White’s own story wasn’t a linear path. Music was actually her gateway to the arts. And then graduate school was where she began exploring her creativity as a director.
“My journey towards becoming a director was so dependent on working with mentors and faculty members and in an education system that provided new opportunities and pushed me to new opportunities,” she said. White described her time at Brown/Trinity Rep as feeling like “someone kind of pushed me off a ledge — and then I ran with it.”
But White actually ran head-first into a major fork in the road. After graduating from the prestigious program, White received two offers; one to be Sam Gold's assistant director on “Othello” at New York Theatre Workshop and the other to perform in the opera “Porgy and Bess.”
“I’m still riding out the implications of that decision,” White laughed. But choosing to work with Gold helped launch her directing career while not losing sight of opportunities to perform. “You don't always know the full deck of cards you have, and it's in partnership with other community members that you can play with new sides of yourself,” White said.
White still doesn’t know if she’ll veer off onto one path and stay there — but she also knows she no longer has to choose one or the other. She keeps her options open. And that has led her to this massive moment juggling a hit Off-Broadway show, a highly anticipated Broadway musical, and her very own piece’s two week run. Still, she looks to Shakespeare as a guide.
“What you really learn from studying classic work is how to mark out story and character in an ensemble so that everyone has their moment to shine and every character is impactful,” White said.
That principle certainly guided White through the creative process for “Liberation,” which features a cast of eight. Each actor has a moment – if not more than one – where they’re highlighted. It’s in those moments and others that audience members understand just how vital each character is to the piece as a whole.
But interestingly, White said the lessons she’s learned from studying Shakespeare applied even more so to the two-hander that is “The Last Five Years.”
“I think that he codified something that was very Western and we're still living with that today,” White said of the Bard. “Every star-crossed lover tale is a Romeo and Juliet,” she shared as an example.
So it’s with that lens that she’s tackling the story of up-and-coming novelist Jamie Wellerstein and pavement pounding starlet Cathy Hiatt.
White described the production’s stars, pop star Nick Jonas and Tony Award winner Adrienne Warren, as “powerhouse performers,” applauding their preparedness and professionalism in tackling the beloved musical.

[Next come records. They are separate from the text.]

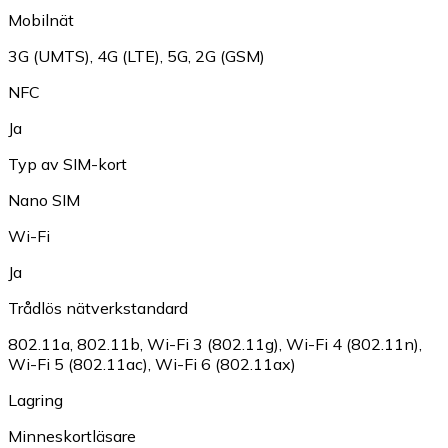
Mobilnät
3G (UMTS)
,
4G (LTE)
,
5G
,
2G (GSM)
NFC
Ja
Typ av SIM-kort
Nano SIM
Wi-Fi
Ja
Trådlös nätverkstandard
802.11a
,
802.11b
,
Wi-Fi 3 (802.11g)
,
Wi-Fi 4 (802.11n)
,
Wi-Fi 5 (802.11ac)
,
Wi-Fi 6 (802.11ax)
Lagring
Minneskortläsare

As far as her role in helming the production, White reiterated her love for people and especially actors, acknowledging they “give up so much to be on stage.”

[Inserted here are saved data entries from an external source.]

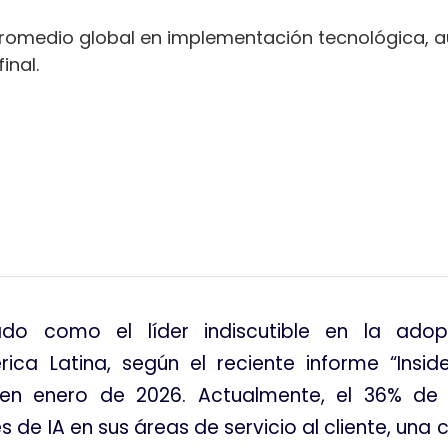
omedio global en implementación tecnológica, aun
inal.
tir
o como el líder indiscutible en la adopció
ica Latina, según el reciente informe “Insid
 en enero de 2026
. Actualmente, el 36% de
e IA en sus áreas de servicio al cliente, una c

“I'm trying to just make a Petri dish for them, a playground for them to bring this story to life as boldly and beautifully as possible,” she said. White also acknowledged the gravity of the moment; that Brown’s musical is finally making its long-awaited Broadway debut and that a Black woman is playing the role of Cathy. “That's like a once in a lifetime thing, and Broadway is America's biggest stage,” she said. “So it feels so right to be celebrating Jason's work here.”

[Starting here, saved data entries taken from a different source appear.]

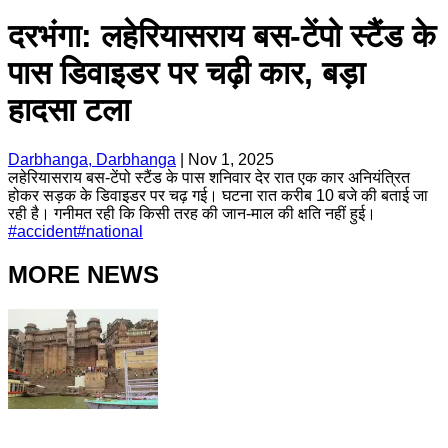
दरभंगा: लहेरियासराय बस-टेंपो स्टैंड के
पास डिवाइडर पर चढ़ी कार, बड़ा
हादसा टला
Darbhanga, Darbhanga
|
Nov 1, 2025
लहेरियासराय बस-टेंपो स्टैंड के पास शनिवार देर रात एक कार अनियंत्रित
होकर सड़क के डिवाइडर पर चढ़ गई। घटना रात करीब 10 बजे की बताई जा
रही है। गनीमत रही कि किसी तरह की जान-माल की क्षति नहीं हुई।
#
accident
#
national
MORE NEWS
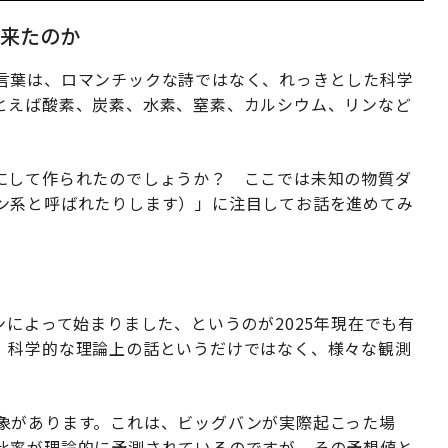
来たのか
言葉は、ロマンチックな詩ではなく、れっきとした科学
とえば酸素、炭素、水素、窒素、カルシウム、リンなど
にして作られたのでしょうか？ ここでは未知の物質ダ
ン系と呼ばれたりします）」に注目してお話を進めてみ
ンによって始まりました、というのが2025年現在でも有
、科学的な理論上の話というだけではなく、様々な観測
象があります。これは、ビッグバンが実際起こった場
比率が理論的に予測されているのですが、その予想値と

And while this version of the show will look and feel different to previous iterations — namely the original 2002 Off-Broadway production with Sherie Renee Scott and Norbert Leo Butz, and the 2014 screen adaptation starring Anna Kendrick and Jeremy Jordan — White is adamant that the cult favorite remains true to its core. “I'm not trying to build something that feels totally foreign,” she said.
“I want it to feel fresh and new and to take up that beautiful stage, but I want it to still feel like the show we all fell in love with. I want our theatre family to feel a part of this production.